Russian Revolution and WWI

During the Russian Revolution of 1917 and World War I, Kiev once again changed hands multiple times. The city was shifted between Soviet, Anti-Soviet, and Nationalist governments. In fact, between 1918 and 1920, the city’s government changed sixteen times! 

In 1921, Kiev officially joined the Ukrainian Soviet Socialist Republic. While the city was damaged, it was restored under Soviet industrialization. Once again it became an important center of industry and technology. Kiev, however, still suffered under Soviet control. The city was torn apart by the Great Famine and Stalin’s purges. 

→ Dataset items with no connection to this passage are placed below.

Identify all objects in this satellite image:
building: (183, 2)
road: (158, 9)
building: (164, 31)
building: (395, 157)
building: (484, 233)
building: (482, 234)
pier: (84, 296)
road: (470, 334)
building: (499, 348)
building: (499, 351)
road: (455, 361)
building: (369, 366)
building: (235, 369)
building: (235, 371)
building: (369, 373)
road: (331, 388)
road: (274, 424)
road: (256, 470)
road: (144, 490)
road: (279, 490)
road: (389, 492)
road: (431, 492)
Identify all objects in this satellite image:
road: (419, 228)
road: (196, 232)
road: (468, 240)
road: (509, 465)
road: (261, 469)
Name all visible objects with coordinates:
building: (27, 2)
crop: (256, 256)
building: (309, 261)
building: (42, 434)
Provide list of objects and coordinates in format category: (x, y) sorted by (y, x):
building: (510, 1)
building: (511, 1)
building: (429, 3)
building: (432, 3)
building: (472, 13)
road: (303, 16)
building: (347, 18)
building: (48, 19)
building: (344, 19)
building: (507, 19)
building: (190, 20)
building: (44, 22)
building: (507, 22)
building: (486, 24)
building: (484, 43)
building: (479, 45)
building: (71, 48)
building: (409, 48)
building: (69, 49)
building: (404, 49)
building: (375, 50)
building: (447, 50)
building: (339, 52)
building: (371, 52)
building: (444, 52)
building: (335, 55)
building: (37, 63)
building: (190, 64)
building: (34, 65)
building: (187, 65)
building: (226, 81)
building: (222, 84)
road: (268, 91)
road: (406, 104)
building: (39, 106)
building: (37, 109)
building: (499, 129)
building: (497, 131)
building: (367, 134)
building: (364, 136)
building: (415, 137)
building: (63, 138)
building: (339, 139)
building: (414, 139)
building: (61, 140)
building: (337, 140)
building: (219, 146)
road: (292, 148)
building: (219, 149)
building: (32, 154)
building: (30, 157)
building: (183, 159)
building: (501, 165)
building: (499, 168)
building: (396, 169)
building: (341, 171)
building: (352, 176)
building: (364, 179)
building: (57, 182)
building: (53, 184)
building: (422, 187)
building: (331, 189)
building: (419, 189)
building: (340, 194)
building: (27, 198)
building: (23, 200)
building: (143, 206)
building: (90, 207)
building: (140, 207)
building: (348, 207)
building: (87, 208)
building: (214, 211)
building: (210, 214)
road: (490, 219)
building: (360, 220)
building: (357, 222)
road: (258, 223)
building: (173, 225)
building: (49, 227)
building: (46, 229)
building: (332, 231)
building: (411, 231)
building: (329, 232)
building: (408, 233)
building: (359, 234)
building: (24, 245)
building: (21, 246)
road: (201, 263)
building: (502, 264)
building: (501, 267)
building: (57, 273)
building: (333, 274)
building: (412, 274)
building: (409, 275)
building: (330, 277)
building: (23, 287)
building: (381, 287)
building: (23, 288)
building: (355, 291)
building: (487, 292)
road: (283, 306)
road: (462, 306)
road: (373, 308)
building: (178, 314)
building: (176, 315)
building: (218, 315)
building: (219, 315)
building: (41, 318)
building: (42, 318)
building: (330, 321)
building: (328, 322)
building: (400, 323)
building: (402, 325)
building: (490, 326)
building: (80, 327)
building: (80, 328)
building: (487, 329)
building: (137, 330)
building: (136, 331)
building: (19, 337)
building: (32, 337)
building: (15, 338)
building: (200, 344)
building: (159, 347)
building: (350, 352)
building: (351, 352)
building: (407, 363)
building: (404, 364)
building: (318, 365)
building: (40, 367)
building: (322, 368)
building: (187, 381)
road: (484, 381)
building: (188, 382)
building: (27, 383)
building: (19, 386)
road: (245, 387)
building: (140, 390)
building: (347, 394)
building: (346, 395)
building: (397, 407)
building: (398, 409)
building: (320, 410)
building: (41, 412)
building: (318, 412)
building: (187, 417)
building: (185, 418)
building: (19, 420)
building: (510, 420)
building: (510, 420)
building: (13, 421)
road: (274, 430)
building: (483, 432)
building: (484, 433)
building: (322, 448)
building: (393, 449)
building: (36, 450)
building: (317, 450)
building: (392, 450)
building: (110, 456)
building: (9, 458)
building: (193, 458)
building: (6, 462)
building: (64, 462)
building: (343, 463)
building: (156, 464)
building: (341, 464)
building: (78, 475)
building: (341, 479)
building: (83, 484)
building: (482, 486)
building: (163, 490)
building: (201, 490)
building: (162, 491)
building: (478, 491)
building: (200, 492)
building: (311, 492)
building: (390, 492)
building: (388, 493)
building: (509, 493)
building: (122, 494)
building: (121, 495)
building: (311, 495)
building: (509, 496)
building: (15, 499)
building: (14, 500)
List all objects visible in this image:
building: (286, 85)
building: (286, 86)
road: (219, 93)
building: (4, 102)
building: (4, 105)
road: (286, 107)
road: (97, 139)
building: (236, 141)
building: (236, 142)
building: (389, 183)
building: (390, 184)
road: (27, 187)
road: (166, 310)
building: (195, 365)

WWII and the Following Years

Kiev was crushed once again during World War II and the German invasion. The Nazis took over and destroyed much of the city in September of 1941. Before the war, about 160,000 Jews lived in Kiev, comprising about one-fifth of the city’s population. Roughly 100,000 Jews fled Kiev before the Germans arrived. Nazis decimated the rest of the Jewish population, forced other people into concentration camps, and left the city in shambles. 

In November 1943, the Soviets recaptured the city. During the following fifty years, the city continued to improve its industrialization. Kiev produced machinery, steel, weapons, chemicals, food, and more. Kiev continued to make a name for itself by producing quality products that were exported around the continent. The city was even the location of a famous brand of camera, the Kiev, that is still sought after by photographers around the world. 

Ukraine’s Independence 

When the USSR fell in 1991, Ukraine declared its independence. Like the rest of the region, Ukraine struggled through a major recession in the 1990s as the economy transitioned to capitalism under the fledgling government. The economy stabilized about a decade later, but is still continuing to develop. The country’s political scene also had its ups and downs. Kiev took center stage during the Orange Revolution when 500,000 people protested the 2004 presidential elections. Viktor Yanukovych had won, but there was also evidence of electoral fraud. 

Today Kiev is still the country’s economic, political, and cultural center. The city has a variety of universities, landmarks, and more. The city’s resilience through the years is inspirational, both to the region and the rest of the world.